A staffer who worked on the 2012 presidential campaign of Newt Gingrich has launched a political action committee to galvanize support to “draft” the former House speaker and current cable news talk show host to run for U.S. Senate next year.
The Draft Newt PAC faces a formidable incumbent Sen. Mark R. Warner, Virginia Democrat, a popular former governor first elected to the U.S. Senate in 2008.
“We want a credible challenger to Mark Warner, and no one could do what Newt could do to fight — and win,” said Andrew Hemingway, Mr. Gingrich’s 2012 state director in New Hampshire and national director of digital fundraising. “U.S. Senator Newt Gingrich would be an immediate game changer, giving conservatives another voice that would take the fight to the Obama administration.
Since July, Mr. Warner has maintained a job approval rating of 61 percent in Quinnipiac University polling, with just 22 percent of voters disapproving in a new survey released Thursday.
“With his history of support for far-reaching government reforms and fiscal sanity — for actually balancing the budget — Newt Gingrich was Tea Party before there was a tea party,” said Dan Backer, the PAC’s treasurer. “No one can better articulate the values of millions of Virginians seeking an end to government overreach, the repeal of Obamacare and tax relief for hardworking Americans.

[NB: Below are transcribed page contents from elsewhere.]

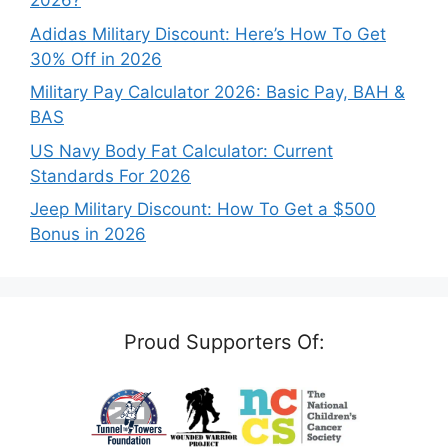
2026?
Adidas Military Discount: Here’s How To Get
30% Off in 2026
Military Pay Calculator 2026: Basic Pay, BAH &
BAS
US Navy Body Fat Calculator: Current
Standards For 2026
Jeep Military Discount: How To Get a $500
Bonus in 2026
Proud Supporters Of:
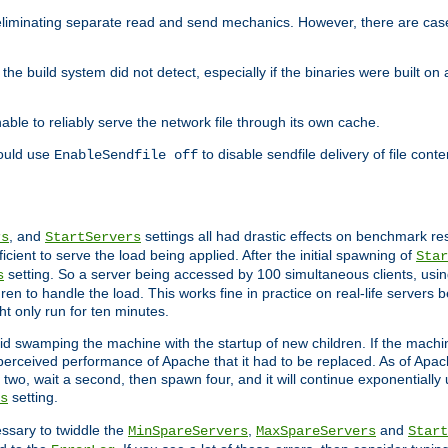
eliminating separate read and send mechanics. However, there are cas
he build system did not detect, especially if the binaries were built o
le to reliably serve the network file through its own cache.
hould use
to disable sendfile delivery of file cont
EnableSendfile off
, and
settings all had drastic effects on benchmark res
rs
StartServers
cient to serve the load being applied. After the initial spawning of
Star
setting. So a server being accessed by 100 simultaneous clients, usin
s
n to handle the load. This works fine in practice on real-life servers b
ht only run for ten minutes.
d swamping the machine with the startup of new children. If the machin
e perceived performance of Apache that it had to be replaced. As of Apach
two, wait a second, then spawn four, and it will continue exponentially u
setting.
s
ssary to twiddle the
,
and
MinSpareServers
MaxSpareServers
Start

And, Newt is one of the few potential candidates who can unite tea party conservatives and establishment republicans behind a winning ticket.”
But Mr. Gingrich, now a cohost of CNN’s “Crossfire,” didn’t even get an opportunity to do so in his most recent venture into elective politics in the commonwealth.
Earlier this year, a Virginia man pleaded guilty to forging thousands of signatures in trying to get Mr. Gingrich on the ballot in the state’s 2012 GOP presidential primary, according to WVIR-TV in Charlottesville.
In December 2011, Adam Ward collected more than 11,000 signatures, according to prosecutors, but investigators could not verify more than 4,000 of them, the NBC affiliate reported.
Mr. Gingrich was one of several GOP presidential candidates who failed to amass the necessary 10,000 petition signatures to get on the Virginia primary ballot and who was part of an unsuccessful lawsuit to try to do so. That led to a one-on-one match-up between eventual GOP nominee Mitt Romney and former Rep. Ron Paul, Texas Republican. Mr. Romney took about 60 percent of the vote.
At a campaign stop in Iowa in December 2011, Mr. Gingrich essentially admitted as much, though his estimate differs from the number of signatures investigators said they could not verify.
“We hired somebody who turned in false signatures,” he said then. “We turned in 11,100 — we needed 10,000 — 1,500 of them were by one guy who, frankly, committed fraud.”